(Text provided Opens)
Tuesday, April 19, 2011

MySQL, State of the Ecosystem 2011

A number of years ago I coined the term “the mysql ecosystem”. I did it at the time to express a view that MySQL had moved beyond being just what MySQL AB defined “MySQL” as being. 


 
It was a radical thought at the time. In part because when I expressed it, I did it not only outwardly to the world, but inwardly to the company as well. Many at the time thought that the ecosystem danced at the whim of the MySQL AB entity. When Peter Zaitsev left to form Percona I remember very clearly a management meeting where there was a hubris that his business would amount to nothing, and that he was missing his opportunity to be a part of something greater. History is of course writing a very different story.


So how is the ecosystem?


It turns out it is pretty healthy.


I wasn’t sure if that was the case up until a couple of weeks ago. I was having lunch with Moshe Shadmon of ScaleDB and I asked him “Do you think the market is collapsing?” 


His response to me was one of enthusiasm. He pointed out to me the obvious indicators. The growth Amazon has created with its relational database service, and the continued growth in applications that support the MySQL interface.  



The conversation put me into a really positive mind set about the community. What did I find at the O’Reilly MySQL Conference?



I found a lot of happy people. I saw adoption numbers which show positive growth.


What didn’t I find? The overwhelming negativism of the previous two years that I have sensed in the community was not to be found. It has at times made me question not only my involvement, but the involvement of Drizzle* in the ecosystem. I personally don’t wake up everyday wanting to welcome that into my life. 


But what was the vibe of the community this year, and that of the conference?


This year the negative vibe was seen as something that was not only as ugly, but as something that was an aberration. An evolutionary path that the ecosystem seems to not be taking. That is pretty awesome.


What are the big questions facing the Ecosystem?


Oracle. I watch the MySQL trees, and I see that they are having an overall positive influence on the codebase. They are making good decisions, none of which appear to be malicious in nature. I hear from people who are using it, and I get an overall positive view of the work. 


The people I ask? 


They aren’t the shills that are trying to gain favor with Oracle, these are people who have 24x7 needs who don’t have the time to write blog entries, and who see MySQL has just one piece of their overall architecture. 


If you are using MySQL today, and you need a solid path forward on it as a platform?


I’d stick with what Oracle is creating.


Oracle will be Oracle though. They have a giant marketing machine that will not want, and by policy not allow, events to occur which favor a product like MySQL over other products. Oracle Open World will not be a MySQL conference. MySQL will be a track in that conference, a booth at best. Oracle will push for venues that they control. Oracle will push for users to adopt their stack, and MySQL is just another cog in their system. A vector to attack Microsoft? A product to keep at bay the growth of an open source database? 


It might be all of that and more, but it will not be a crown jewel. The company is too large to focus its attention on MySQL, and the money that it obtains from MySQL is not enough for it to ever take center stage. 


In the end?


The attention span of large companies is quite small, and at some point it will fade.


Will Oracle have a MySQL Sunday again this year at Oracle World? If it does, will it have one the year after?


There is nothing wrong with this, it is just the nature of large companies.


Percona.  Percona is impressive. They do excellent work based on an excellent reputation which they have grown by doing the right thing. I’ve been asked before if they will become the next MySQL. I don’t believe they will. Percona looks to be the next Electronic Data Services.
(Text provided Closes)
(Record extracts Opens)
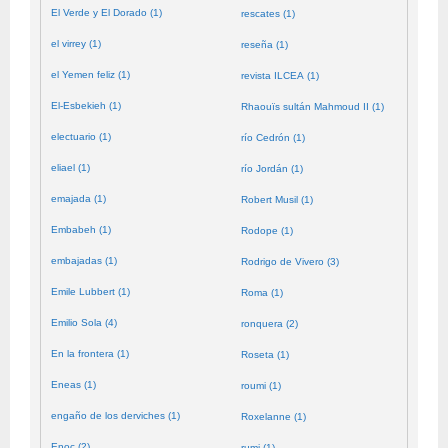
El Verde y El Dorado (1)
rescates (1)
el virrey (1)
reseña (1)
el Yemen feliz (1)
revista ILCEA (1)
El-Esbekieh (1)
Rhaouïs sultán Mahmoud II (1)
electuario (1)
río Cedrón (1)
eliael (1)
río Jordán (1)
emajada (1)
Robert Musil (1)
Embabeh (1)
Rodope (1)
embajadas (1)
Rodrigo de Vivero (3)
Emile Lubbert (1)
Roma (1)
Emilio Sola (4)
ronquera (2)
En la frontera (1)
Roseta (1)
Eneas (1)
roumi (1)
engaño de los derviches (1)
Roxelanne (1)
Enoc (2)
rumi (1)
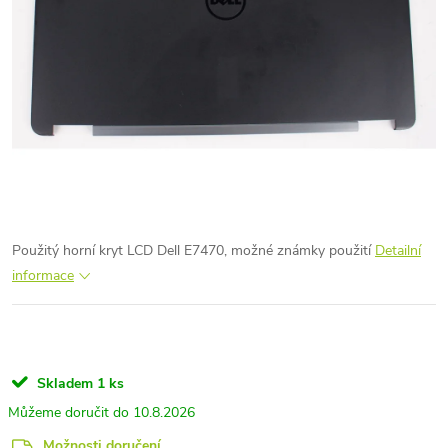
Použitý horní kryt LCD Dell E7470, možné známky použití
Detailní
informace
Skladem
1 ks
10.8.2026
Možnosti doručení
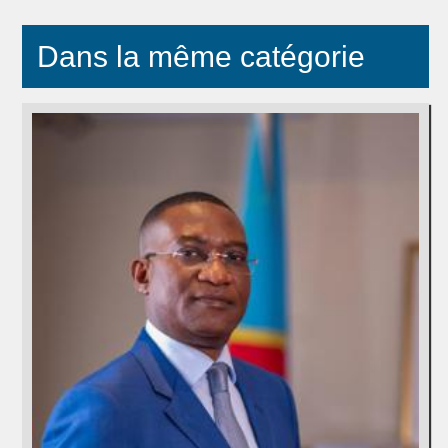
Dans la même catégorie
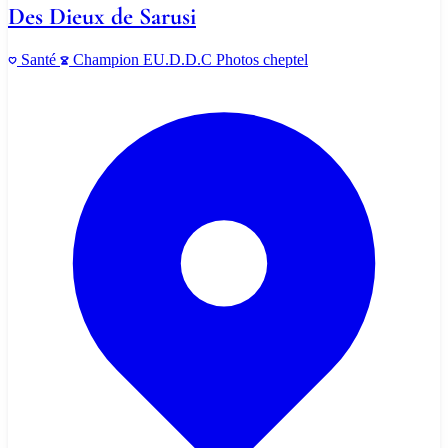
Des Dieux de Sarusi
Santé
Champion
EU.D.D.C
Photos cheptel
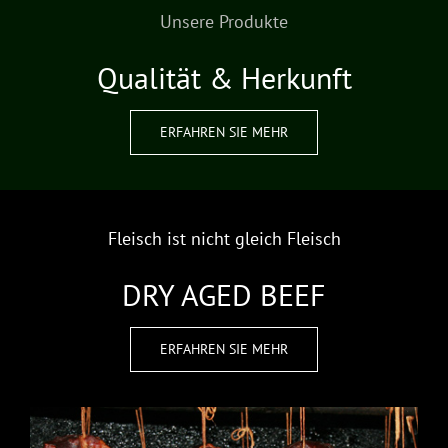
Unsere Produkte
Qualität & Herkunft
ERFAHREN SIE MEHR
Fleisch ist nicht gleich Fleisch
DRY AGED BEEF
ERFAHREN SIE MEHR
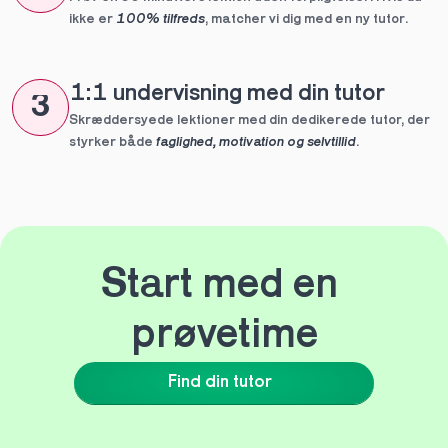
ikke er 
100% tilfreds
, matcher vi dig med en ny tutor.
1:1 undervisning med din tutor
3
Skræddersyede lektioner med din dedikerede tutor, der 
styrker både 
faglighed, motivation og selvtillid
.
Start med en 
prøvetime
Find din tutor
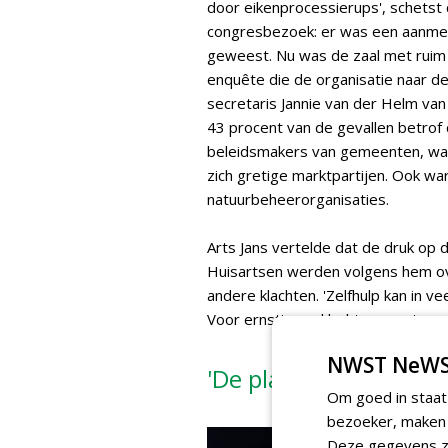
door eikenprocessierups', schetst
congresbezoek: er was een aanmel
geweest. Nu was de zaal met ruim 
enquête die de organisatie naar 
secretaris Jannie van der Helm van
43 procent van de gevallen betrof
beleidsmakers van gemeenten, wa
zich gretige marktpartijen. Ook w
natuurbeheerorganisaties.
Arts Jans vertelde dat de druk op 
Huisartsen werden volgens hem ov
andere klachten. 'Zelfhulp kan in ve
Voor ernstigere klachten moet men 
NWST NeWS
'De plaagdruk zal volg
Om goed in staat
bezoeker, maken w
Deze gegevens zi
(Record extracts Closes)
Task instructions:
1. Please transcribe the passage of the MySQL ecosystem post that begins at the words "I found a lot" and stops after the words "facing the Ecosystem?".
2. Name every conference or event mentioned in the MySQL ecosystem post.
3. According to the MySQL ecosystem post, who was the author having lunch with a couple of weeks earlier?
The data can be left aside; it isn't needed for this work.

Task answers:
1.
I found a lot of happy people. I saw adoption numbers which show positive growth.


What didn’t I find? The overwhelming negativism of the previous two years that I have sensed in the community was not to be found. It has at times made me question not only my involvement, but the involvement of Drizzle* in the ecosystem. I personally don’t wake up everyday wanting to welcome that into my life. 


But what was the vibe of the community this year, and that of the conference?


This year the negative vibe was seen as something that was not only as ugly, but as something that was an aberration. An evolutionary path that the ecosystem seems to not be taking. That is pretty awesome.


What are the big questions facing the Ecosystem?

2.
O'Reilly MySQL Conference
Oracle Open World
MySQL Sunday

3. Moshe Shadmon of ScaleDB.